Изменить размер шрифта - +
Сегодня уже такие псы не водятся. Даже за пятьдесят лир такую породистую собаку не купишь. У этого пса есть отец, живет у Фарука, короля египетского, есть и мать — у Эстер Вильяме из Синема.

На резкий свист Гоэля и его окрик «Шмарьяху» из глубины двора вылетел пес-волкодав, почти щенок, возбужденный, прыгающий, часто дышащий. Этот пес весь дрожал, не мог устоять на месте, кружился в каком-то радостном танце, взрываясь от переполняющих его чувств, он беспрерывно вилял не только хвостом, но и всей задней частью своего тела. Он прижался к хозяину, будто хотел с ним слиться, затем, подняв передние лапы, положил их на грудь Гоэлю. Пес просто вибрировал от счастья, глаза его излучали искры дикой, волчьей любви. Стоя на задних лапах, передними он обнимал Гоэля, выказывая ему свою полнейшую преданность, и, наконец, тот не выдержал и резко все оборвал:

— Хватит! Сидеть!

В мгновение ока Шмарьяху перестал ластиться и подлизываться, разом переменился, уселся у ног, поджав хвост, с выражением добродетельной задумчивости. Пес подался вперед, вытянув спину и морду, будто на кончике черного носа он удерживал монету, стараясь изо всех сил не терять равновесия. Лохматые уши его стояли торчком, весь он был сама серьезность и скромность. В эту минуту пес походил на мальчишку-оле, который только что прибыл из галута: такой вежливый чистюля, отличник, который прилагает бешеные усилия, чтобы всем понравиться, — обхохочешься!

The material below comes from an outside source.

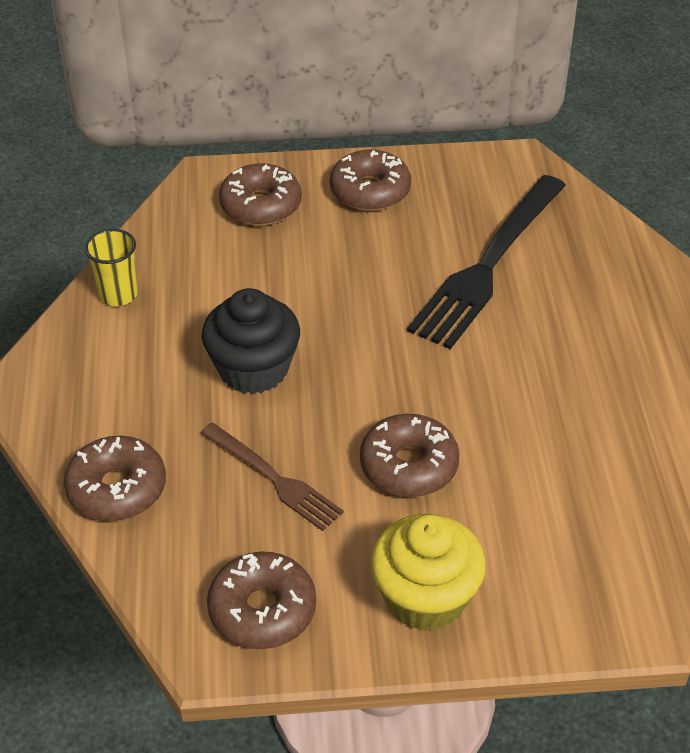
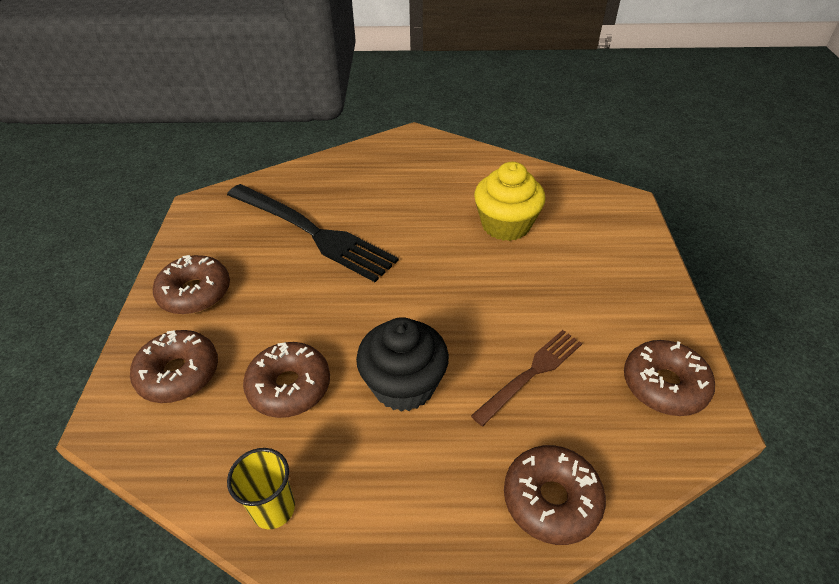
camera: 85 degrees left, 0 degrees up
(409, 466) = (514, 291): brown donut -> brown donut (289, 386)
(425, 597) = (631, 291): yellow cupcake -> yellow cupcake (506, 225)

— Умри! — рыкнул Гоэль хриплым голосом. Пес мигом рухнул на землю, вытянул передние лапы и положил на них голову, всем существом своим выражая вселенскую покорность, нежную поэтическую печаль; хвост его застыл без движения, уши поникли, словно в отчаянье, дыхание замерло. Шмарьяху и глазом не моргнул, не шевельнулся даже тогда, когда Гоэль выломал ветку тутового дерева, росшего за забором, и лишь тонкая дрожь, пробежавшая от хвоста к морде, всколыхнула его светло-коричневую шерсть. Но как только Гоэль швырнул ветку и страшным голосом крикнул: "В-з-з-зять!", пес ринулся с места, нет, не ринулся, а, расправив незримые крылья, взмыл в воздух, как взлетает пламя костра, описав в полете три-четыре дуги; быть может, так проявлял он бурную ярость, по-волчьи оскалив челюсти, и в разверзшейся черно-красной пасти я мельком приметил его острые клыки. Выполнив свою миссию, Шмарьяху вернулся на место, положил ветку у ног хозяина и снова распластался на земле в немой рабской покорности, будто хотел объявить, что награды он не заслуживает да и ничего не просит, он лишь исполнил свой долг, как нечто само собой разумеющееся, а уж два-три ласковых прикосновения — это ведь совсем немного, не правда ли?..

— Вот так! — произнес Гоэль.

А пес поднял голову и взглянул на Гоэля снизу вверх с выражением безмерной любви, словно хотел спросить: "Я хороший?"

— Да, — сказал Гоэль, — ты — хорошая собака. А сейчас ты меняешь квартиру, и если он не будет хорошо ухаживать за Шмарьяху, — тут Гоэль неожиданно повернулся в мою сторону, — если он не будет холить и лелеять Шмарьяху — я убью его на месте, я убью этого Сумхи!

Последние слова Гоэль произнес угрожающим шепотом, приблизив свое лицо к моему.

— Я? — переспросил я, еще не веря собственным ушам.

— Он, — ответил Гоэль. — Он теперь получает Шмарьяху. И я знаю, что он не шпионит в пользу англичан.

Этот пес был еще щенком, хоть и не самым маленьким и беспомощным. "Еще как он будет меня слушаться! — подумал я. — У меня он превратится в настоящего волкодава, грозного и жестокого".

— Книгу "Собака Баскервилей" он читал когда-нибудь в своей жизни? — спросил Гоэль.

— А как же, — ответил я, — как из пушки, раза три, по крайней мере.